• [Provided material]:
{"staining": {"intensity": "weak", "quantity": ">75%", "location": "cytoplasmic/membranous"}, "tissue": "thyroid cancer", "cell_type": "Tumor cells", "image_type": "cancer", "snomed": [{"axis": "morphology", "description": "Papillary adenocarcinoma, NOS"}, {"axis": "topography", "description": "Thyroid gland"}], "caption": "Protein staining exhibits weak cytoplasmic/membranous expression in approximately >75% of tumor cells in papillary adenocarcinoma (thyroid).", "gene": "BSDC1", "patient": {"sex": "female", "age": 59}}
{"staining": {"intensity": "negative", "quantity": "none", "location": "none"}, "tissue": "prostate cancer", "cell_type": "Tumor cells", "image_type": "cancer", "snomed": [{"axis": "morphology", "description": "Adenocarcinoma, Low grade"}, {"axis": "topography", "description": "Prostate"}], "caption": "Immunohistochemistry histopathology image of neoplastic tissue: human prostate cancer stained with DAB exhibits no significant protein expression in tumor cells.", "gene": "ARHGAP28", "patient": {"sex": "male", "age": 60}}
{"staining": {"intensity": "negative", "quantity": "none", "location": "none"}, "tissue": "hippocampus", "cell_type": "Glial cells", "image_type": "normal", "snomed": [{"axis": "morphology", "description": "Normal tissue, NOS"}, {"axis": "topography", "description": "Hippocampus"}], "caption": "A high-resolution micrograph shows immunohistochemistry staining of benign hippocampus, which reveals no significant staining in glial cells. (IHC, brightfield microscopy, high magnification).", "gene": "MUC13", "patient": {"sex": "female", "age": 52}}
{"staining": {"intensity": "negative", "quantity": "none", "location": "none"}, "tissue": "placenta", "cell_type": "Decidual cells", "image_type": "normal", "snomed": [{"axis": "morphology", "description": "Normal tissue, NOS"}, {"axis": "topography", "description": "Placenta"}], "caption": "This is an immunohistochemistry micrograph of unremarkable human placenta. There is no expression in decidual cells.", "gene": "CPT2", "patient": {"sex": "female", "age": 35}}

• [Task statement]: Would you restate the whole listing word for word?

• [Result of the exercise]:
{"staining": {"intensity": "weak", "quantity": ">75%", "location": "cytoplasmic/membranous"}, "tissue": "thyroid cancer", "cell_type": "Tumor cells", "image_type": "cancer", "snomed": [{"axis": "morphology", "description": "Papillary adenocarcinoma, NOS"}, {"axis": "topography", "description": "Thyroid gland"}], "caption": "Protein staining exhibits weak cytoplasmic/membranous expression in approximately >75% of tumor cells in papillary adenocarcinoma (thyroid).", "gene": "BSDC1", "patient": {"sex": "female", "age": 59}}
{"staining": {"intensity": "negative", "quantity": "none", "location": "none"}, "tissue": "prostate cancer", "cell_type": "Tumor cells", "image_type": "cancer", "snomed": [{"axis": "morphology", "description": "Adenocarcinoma, Low grade"}, {"axis": "topography", "description": "Prostate"}], "caption": "Immunohistochemistry histopathology image of neoplastic tissue: human prostate cancer stained with DAB exhibits no significant protein expression in tumor cells.", "gene": "ARHGAP28", "patient": {"sex": "male", "age": 60}}
{"staining": {"intensity": "negative", "quantity": "none", "location": "none"}, "tissue": "hippocampus", "cell_type": "Glial cells", "image_type": "normal", "snomed": [{"axis": "morphology", "description": "Normal tissue, NOS"}, {"axis": "topography", "description": "Hippocampus"}], "caption": "A high-resolution micrograph shows immunohistochemistry staining of benign hippocampus, which reveals no significant staining in glial cells. (IHC, brightfield microscopy, high magnification).", "gene": "MUC13", "patient": {"sex": "female", "age": 52}}
{"staining": {"intensity": "negative", "quantity": "none", "location": "none"}, "tissue": "placenta", "cell_type": "Decidual cells", "image_type": "normal", "snomed": [{"axis": "morphology", "description": "Normal tissue, NOS"}, {"axis": "topography", "description": "Placenta"}], "caption": "This is an immunohistochemistry micrograph of unremarkable human placenta. There is no expression in decidual cells.", "gene": "CPT2", "patient": {"sex": "female", "age": 35}}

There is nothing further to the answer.